Je plante le décor:

Hier soir, soirée d’anniversaire de ma patronne, plus de cinquante personnes, (Oui on est proches quand même, depuis trois ans que je vis chez eux de 8h à 18h tous les jours de la semaine. Elle me présente même à ses amis comme la « maman de jour ».)

La mauvaise actrice:

Une des amies de ma patronne arrive vers nous, on s’est croisées quelque fois en trois ans, notamment l’année dernière, pour le précédent anniversaire justement. Elle aussi en pma (stimulation simple de piqures d’hormones sans iac, trois ans d’essais), était alors enceinte de quelques mois, et moi grâce à l’iac2, aussi enceinte, d’une vingtaine de jours. Seule l’une de nous deux a mené cette grossesse à terme, mais laquelle? Hum. Passons, elle était au courant que ça s’était fini et qu’on continuait d’essayer.

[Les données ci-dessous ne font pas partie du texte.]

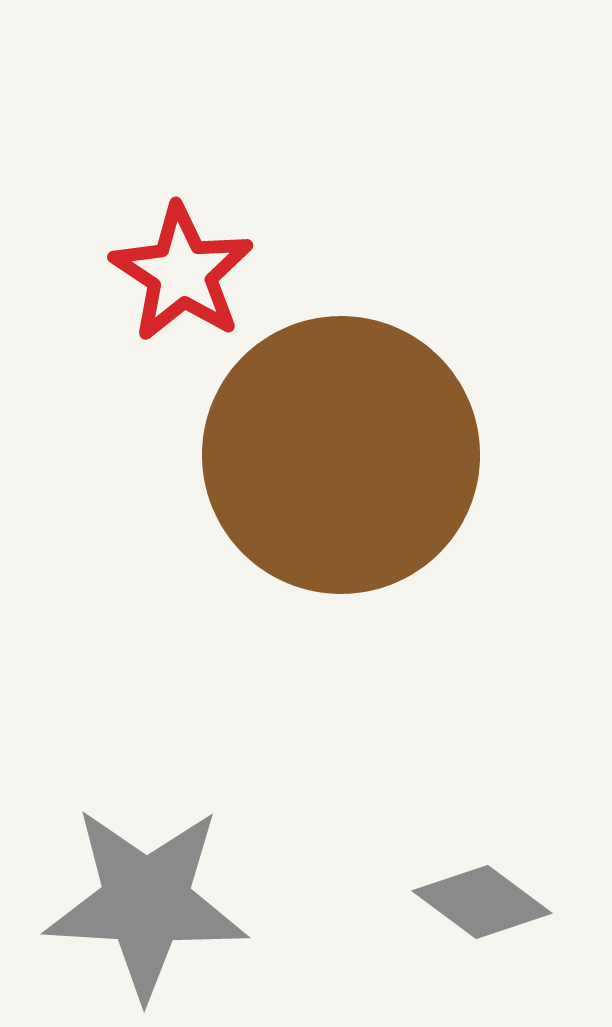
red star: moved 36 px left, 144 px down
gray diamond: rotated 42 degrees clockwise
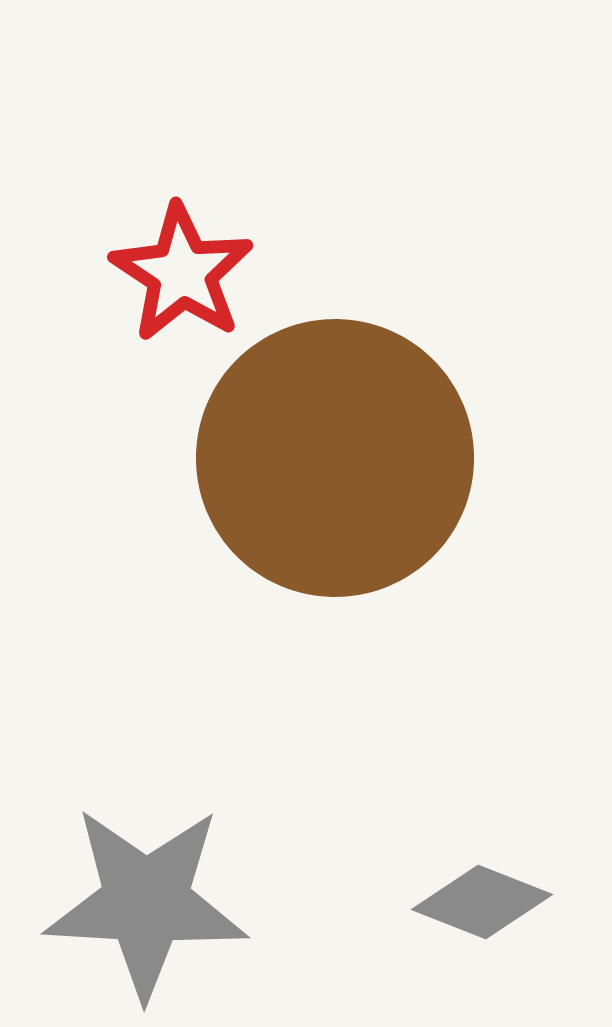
brown circle: moved 6 px left, 3 px down
gray diamond: rotated 15 degrees counterclockwise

On demande poliment les nouvelles de sa fille, qu’est ce qu’on est sympas.
Elle nous répond puis nous demande si on essaye toujours (nan connas*e, on a arrêté, c’était juste un hobby passager).
On lui dit donc que enfin, grâce à la fiv ça a marché, et ça dure depuis presque deux mois.
Elle part alors pour un long monologue disant que tout ça, en fait, c’est psychologique. (Argh, mon cœur se serre.) Que si ça n’arrive pas avant c’est que c’était pas le bon moment, c’est tout, que c’est dans la tête.

Je suis alors au bord de l’implosion, j’ai envie d’hurler « espèce de traître !!!! Toi une pmette qui a tellement attendu, espéré, galéré, qui s’est piquée aux hormones, qui a calculé les dates, qui a fait des pds, des echos, qui a regardé des copines avoir des enfants facilement, TOI, tu nous trahis toutes, nous les pmettes? Traître traître traître! Tu me dis ça à moi, alors que mon bébé éprouvette est dans mon ventre grâce à de nombreuses manipulations médicales? Sale traître!  »

Bon évidemment, j’ai pas porté mes coui*les que je n’ai pas, je n’ai rien dit du tout, j’ai choisi de rester calme et de partir dans une autre pièce. Mais je l’ai encore en travers de la gorge.